D’importantes pertes économiques

En Afrique, 86% des emplois sont dans le secteur informel d’après l’Organisation internationale du travail (OIT), échappant ainsi au contrôle de l’Etat. Ces emplois sont caractérisés par l’insécurité, les bas salaires et l’absence de protection sociale, qui exposent les individus à de nombreux risques. Une situation qui est partiellement alimentée par le fait que les employés ne disposent pas de documents d’identité nécessaires pour se déclarer ou se faire déclarer. D’ailleurs, l’emploi informel semble être l’une des seules alternatives pour des individus qui se verront probablement refuser l’accès aux emplois plus formels, nécessitant des documents d’identité. Au-delà des risques humains, cette situation contribue à alimenter un flux économique dont le contrôle échappe aux Etats africains.

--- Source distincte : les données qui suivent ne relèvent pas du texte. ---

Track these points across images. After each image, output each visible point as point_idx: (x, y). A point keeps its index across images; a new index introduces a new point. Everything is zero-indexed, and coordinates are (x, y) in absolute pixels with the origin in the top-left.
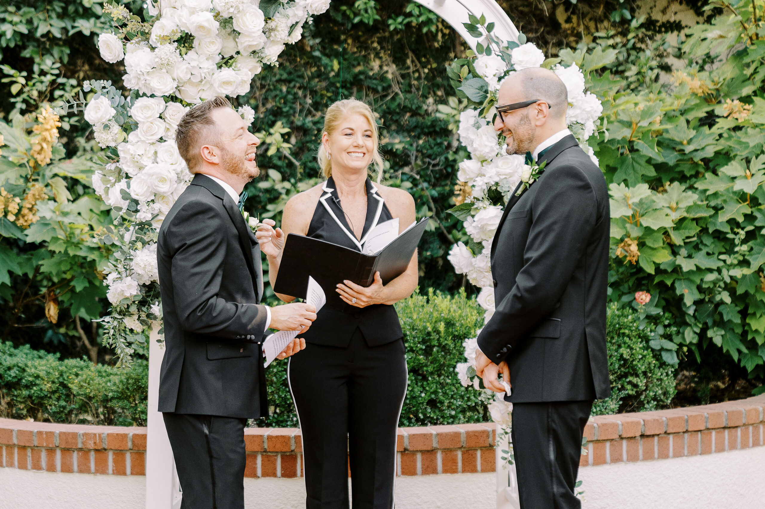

Aussi, l’identification de la population pourrait permettre à de nombreux pays africains de renflouer les caisses publiques, grâce à un marché de services qui pourrait d’ailleurs croître avec l’explosion démographique prévue pour le continent, d’ici 2050. Ceci devrait contribuer à réduire le déficit dont souffre le continent pour la réalisation de ses objectifs de développement durable (ODD), dont les besoins de financement se chiffrent à 614-638 milliards $, sur la période 2015-2030. A titre d’illustration, en Ouganda, la délivrance de près de 15 millions de cartes d’identité a permis de doper les recettes fiscales, relève la Banque mondiale.
L’inexistence de preuves d’identité de millions d’Africains a également ralenti le développement du secteur bancaire et les progrès dans le domaine de l’inclusion financière.

Impossible de sortir de l’informel sans carte d’identité.

D’après McKinsey, les revenus du secteur, à l’échelle continentale, devraient atteindre 129 milliards $ en 2022, sur un marché limité à 43% des adultes africains possédant un compte bancaire. Si les innovations dans le secteur du numérique permettent de marquer certaines évolutions, on imagine que le continent est encore loin de tirer avantage de toutes ses potentialités en la matière.

Une mobilisation globale pour mettre fin au phénomène

En 2014, la Banque mondiale a lancé son programme « Identification pour le développement » (ID4D) visant à s’appuyer sur l’expertise de différents secteurs (dont le numérique) pour apporter une réponse cohérente à ce défi. D’après l’institution, plus de six milliards de dollars seraient nécessaires pour mettre en œuvre de larges campagnes d’identification numérique et d’enregistrement des faits d’état civil à l’échelle du continent. Plus d’un milliard de dollars auraient déjà d’ailleurs été mobilisés pour promouvoir l’identification numérique dans 30 pays, dont 23 en Afrique.
« Nous devons travailler de concert pour créer des systèmes d’identification numérique fiables et ne faisant pas d’exclus, à même de débloquer des opportunités économiques pour les personnes les plus vulnérables », indiquait, à cet effet, Kristalina Georgieva, directrice générale de la Banque mondiale.

En 2014, la Banque mondiale a lancé son programme « Identification pour le développement. »

Cependant, certaines initiatives émanent des pays africains eux-mêmes pour résoudre ce problème. Hormis les cas rwandais ou kényans qui sont parfois cités en exemples, d’autres pays mettent en place des stratégies pour mieux identifier leurs populations. Au Bénin, par exemple, l’Etat a lancé en 2017 une opération de Recensement administratif à vocation d’identification de la population (RAVIP). De plus, le gouvernement a lancé, en juillet, un processus visant à délivrer gratuitement des actes de naissance à plus de 2,5 millions d’individus qui en sont privés.

Cette opération devrait permettre à des millions de Béninois comme Lucien de se faire reconnaître par leur Etat et de bénéficier des avantages afférents à la citoyenneté. Des avantages dont sont encore largement privés des millions d’autres Africains, dont les gouvernements tardent à mesurer l’enjeu du processus d’identification, pourtant vital pour le développement du continent le plus jeune de la planète.